-- The problem --
Copy out the lines from the line with "vibrant sunsets, and" up to and including the line with "creating unforgettable memories", and nothing else.

----------

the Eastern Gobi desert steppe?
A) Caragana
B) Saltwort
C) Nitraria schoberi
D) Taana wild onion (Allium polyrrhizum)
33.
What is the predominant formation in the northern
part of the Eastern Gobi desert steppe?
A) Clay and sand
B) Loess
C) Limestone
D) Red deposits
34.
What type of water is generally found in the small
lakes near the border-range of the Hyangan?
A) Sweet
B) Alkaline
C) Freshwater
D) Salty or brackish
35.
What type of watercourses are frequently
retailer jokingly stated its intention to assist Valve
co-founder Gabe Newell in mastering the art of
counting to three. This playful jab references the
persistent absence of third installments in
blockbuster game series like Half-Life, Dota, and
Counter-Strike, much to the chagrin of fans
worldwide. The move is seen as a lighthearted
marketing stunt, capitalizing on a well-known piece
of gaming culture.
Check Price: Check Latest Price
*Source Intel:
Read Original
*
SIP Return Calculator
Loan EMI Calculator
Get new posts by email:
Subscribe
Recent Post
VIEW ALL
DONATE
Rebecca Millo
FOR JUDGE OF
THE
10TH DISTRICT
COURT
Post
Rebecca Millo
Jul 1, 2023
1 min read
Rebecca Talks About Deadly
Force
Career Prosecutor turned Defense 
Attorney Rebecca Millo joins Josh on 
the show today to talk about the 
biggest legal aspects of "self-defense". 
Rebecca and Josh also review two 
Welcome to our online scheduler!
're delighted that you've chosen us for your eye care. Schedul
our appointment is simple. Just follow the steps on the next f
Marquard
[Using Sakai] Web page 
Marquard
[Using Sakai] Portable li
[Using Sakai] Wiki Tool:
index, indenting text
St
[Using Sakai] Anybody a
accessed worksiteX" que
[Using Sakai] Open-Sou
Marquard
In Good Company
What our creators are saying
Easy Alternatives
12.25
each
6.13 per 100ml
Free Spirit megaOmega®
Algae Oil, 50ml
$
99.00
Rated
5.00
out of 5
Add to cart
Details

----------

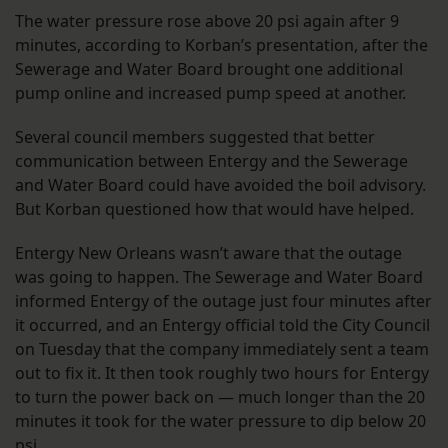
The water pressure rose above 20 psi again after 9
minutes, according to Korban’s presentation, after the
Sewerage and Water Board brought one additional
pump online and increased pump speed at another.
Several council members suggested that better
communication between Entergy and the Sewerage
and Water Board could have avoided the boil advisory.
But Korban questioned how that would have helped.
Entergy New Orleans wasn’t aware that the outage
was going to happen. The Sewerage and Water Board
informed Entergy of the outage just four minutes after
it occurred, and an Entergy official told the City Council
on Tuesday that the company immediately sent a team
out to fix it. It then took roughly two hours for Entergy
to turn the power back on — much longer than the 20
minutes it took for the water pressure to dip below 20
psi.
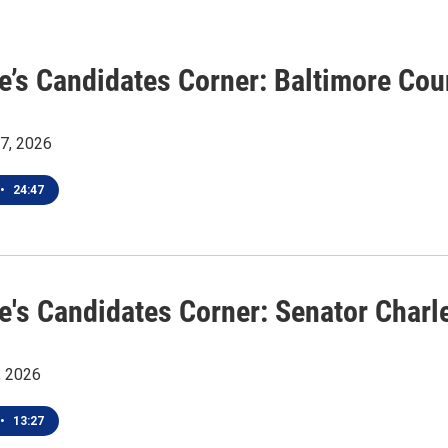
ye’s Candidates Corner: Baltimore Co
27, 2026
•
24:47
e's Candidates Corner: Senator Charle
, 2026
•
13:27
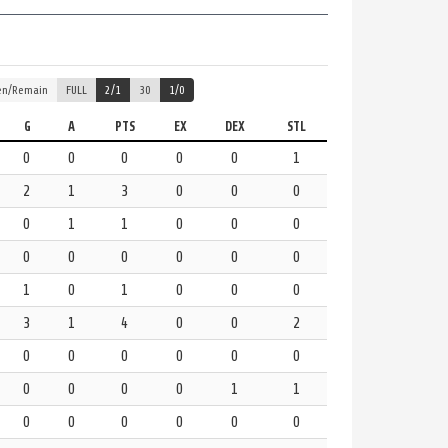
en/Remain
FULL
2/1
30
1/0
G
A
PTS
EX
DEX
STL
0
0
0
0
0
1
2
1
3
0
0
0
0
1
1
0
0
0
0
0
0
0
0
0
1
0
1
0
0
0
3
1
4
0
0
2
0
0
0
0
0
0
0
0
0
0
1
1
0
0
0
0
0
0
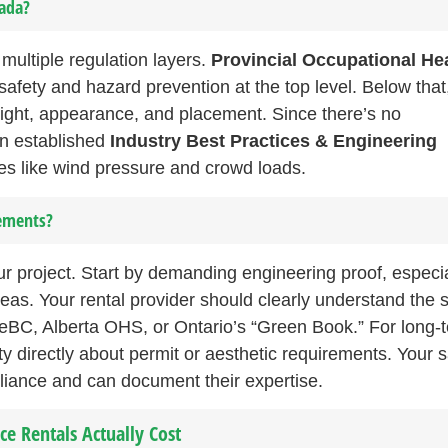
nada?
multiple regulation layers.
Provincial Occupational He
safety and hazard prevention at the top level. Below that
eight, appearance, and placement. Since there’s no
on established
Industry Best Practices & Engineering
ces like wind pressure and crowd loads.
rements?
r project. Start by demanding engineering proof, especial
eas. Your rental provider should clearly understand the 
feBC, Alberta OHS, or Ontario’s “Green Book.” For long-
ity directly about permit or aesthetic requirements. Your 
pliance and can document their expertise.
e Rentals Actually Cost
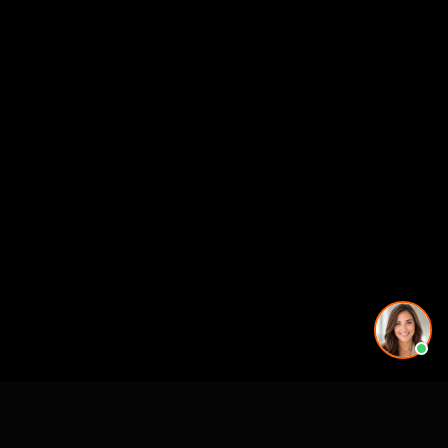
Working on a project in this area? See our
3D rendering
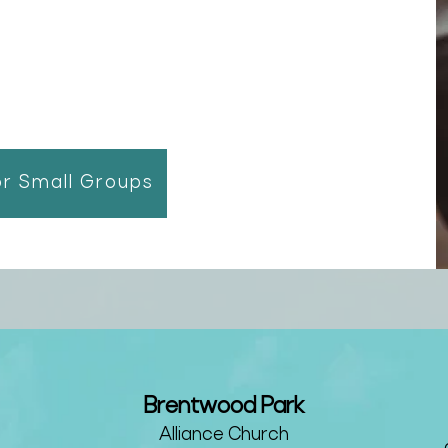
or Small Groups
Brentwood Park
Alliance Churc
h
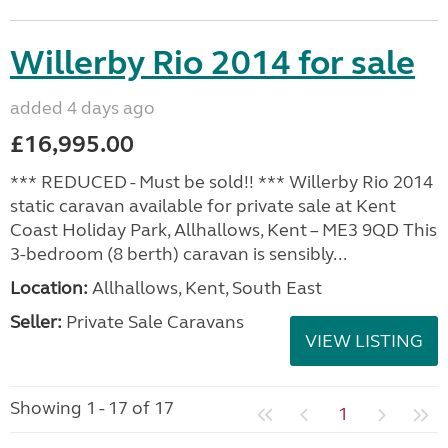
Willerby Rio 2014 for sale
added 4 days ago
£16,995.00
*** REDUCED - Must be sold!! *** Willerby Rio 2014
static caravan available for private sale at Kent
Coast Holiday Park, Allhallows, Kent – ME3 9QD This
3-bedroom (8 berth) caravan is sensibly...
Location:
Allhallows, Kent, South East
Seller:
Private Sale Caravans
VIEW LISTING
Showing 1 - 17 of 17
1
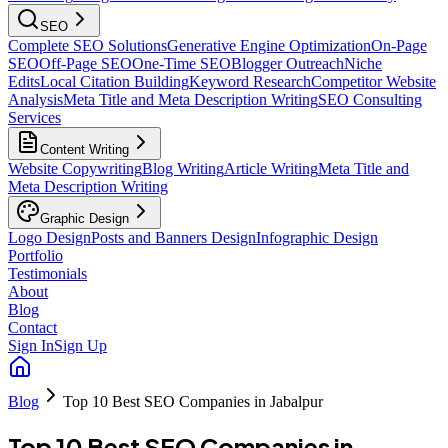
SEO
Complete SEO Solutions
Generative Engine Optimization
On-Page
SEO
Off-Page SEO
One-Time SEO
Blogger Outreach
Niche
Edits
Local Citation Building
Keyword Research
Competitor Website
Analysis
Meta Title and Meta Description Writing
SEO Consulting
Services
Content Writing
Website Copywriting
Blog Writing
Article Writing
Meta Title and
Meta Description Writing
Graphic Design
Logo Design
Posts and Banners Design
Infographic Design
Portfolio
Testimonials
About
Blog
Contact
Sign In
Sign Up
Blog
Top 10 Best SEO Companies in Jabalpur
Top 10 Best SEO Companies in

----------

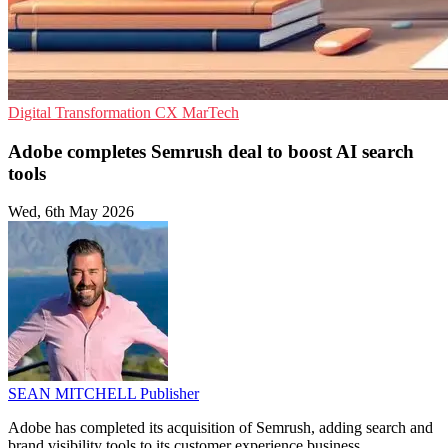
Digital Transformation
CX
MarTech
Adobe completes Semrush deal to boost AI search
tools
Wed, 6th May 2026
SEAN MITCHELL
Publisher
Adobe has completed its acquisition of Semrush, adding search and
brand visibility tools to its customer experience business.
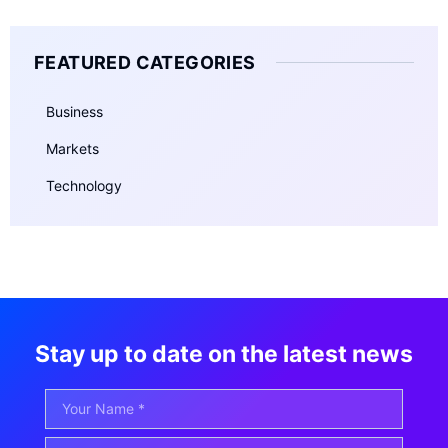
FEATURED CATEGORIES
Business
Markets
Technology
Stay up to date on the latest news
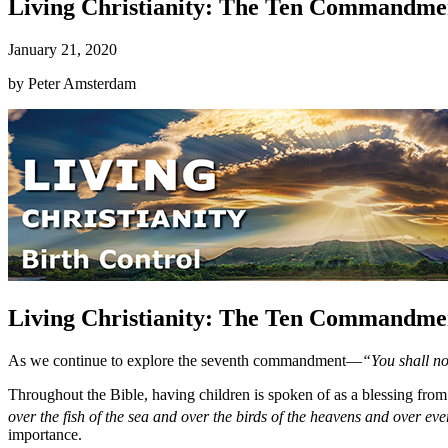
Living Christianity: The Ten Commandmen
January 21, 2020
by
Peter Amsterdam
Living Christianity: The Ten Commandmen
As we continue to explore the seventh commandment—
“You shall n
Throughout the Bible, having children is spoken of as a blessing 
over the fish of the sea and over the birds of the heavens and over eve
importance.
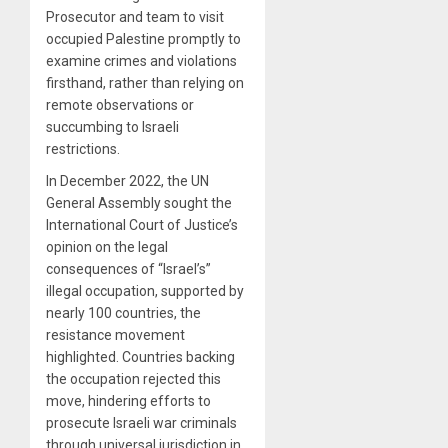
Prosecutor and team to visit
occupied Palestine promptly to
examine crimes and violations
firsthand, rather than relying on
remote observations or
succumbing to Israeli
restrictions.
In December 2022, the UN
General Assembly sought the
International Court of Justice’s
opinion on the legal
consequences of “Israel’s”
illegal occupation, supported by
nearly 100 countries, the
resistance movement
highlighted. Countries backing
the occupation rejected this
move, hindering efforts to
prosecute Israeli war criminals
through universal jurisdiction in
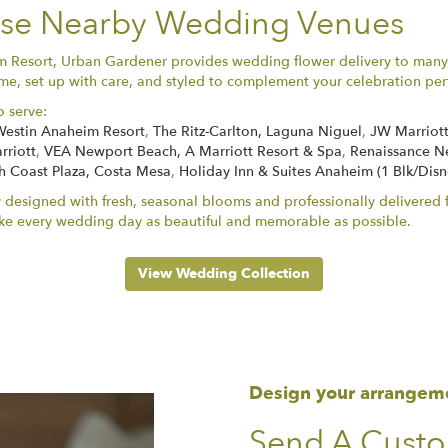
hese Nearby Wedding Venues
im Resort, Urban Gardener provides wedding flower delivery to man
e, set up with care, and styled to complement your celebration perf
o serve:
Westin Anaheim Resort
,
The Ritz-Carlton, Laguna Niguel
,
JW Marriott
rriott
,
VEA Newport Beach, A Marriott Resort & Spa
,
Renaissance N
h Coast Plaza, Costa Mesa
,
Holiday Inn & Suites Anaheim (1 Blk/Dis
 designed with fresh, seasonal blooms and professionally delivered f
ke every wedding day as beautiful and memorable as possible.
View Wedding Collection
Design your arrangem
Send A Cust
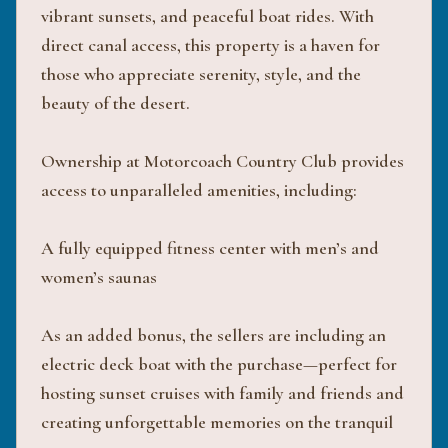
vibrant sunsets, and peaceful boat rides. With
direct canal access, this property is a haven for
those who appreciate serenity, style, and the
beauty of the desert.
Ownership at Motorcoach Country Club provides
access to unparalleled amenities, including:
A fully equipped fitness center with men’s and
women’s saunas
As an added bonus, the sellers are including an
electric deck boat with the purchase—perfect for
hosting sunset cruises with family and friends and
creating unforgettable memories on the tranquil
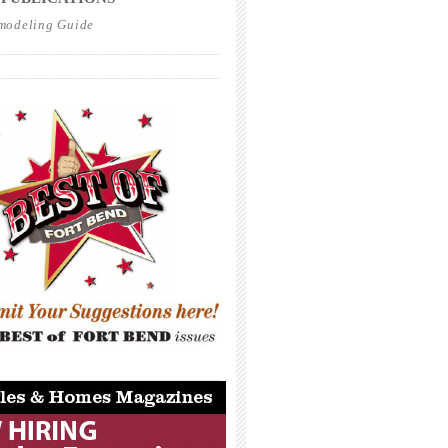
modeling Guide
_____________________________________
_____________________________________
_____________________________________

----------

-- Output --
vibrant sunsets, and peaceful boat rides. With
direct canal access, this property is a haven for
those who appreciate serenity, style, and the
beauty of the desert.
Ownership at Motorcoach Country Club provides
access to unparalleled amenities, including:
A fully equipped fitness center with men’s and
women’s saunas
As an added bonus, the sellers are including an
electric deck boat with the purchase—perfect for
hosting sunset cruises with family and friends and
creating unforgettable memories on the tranquil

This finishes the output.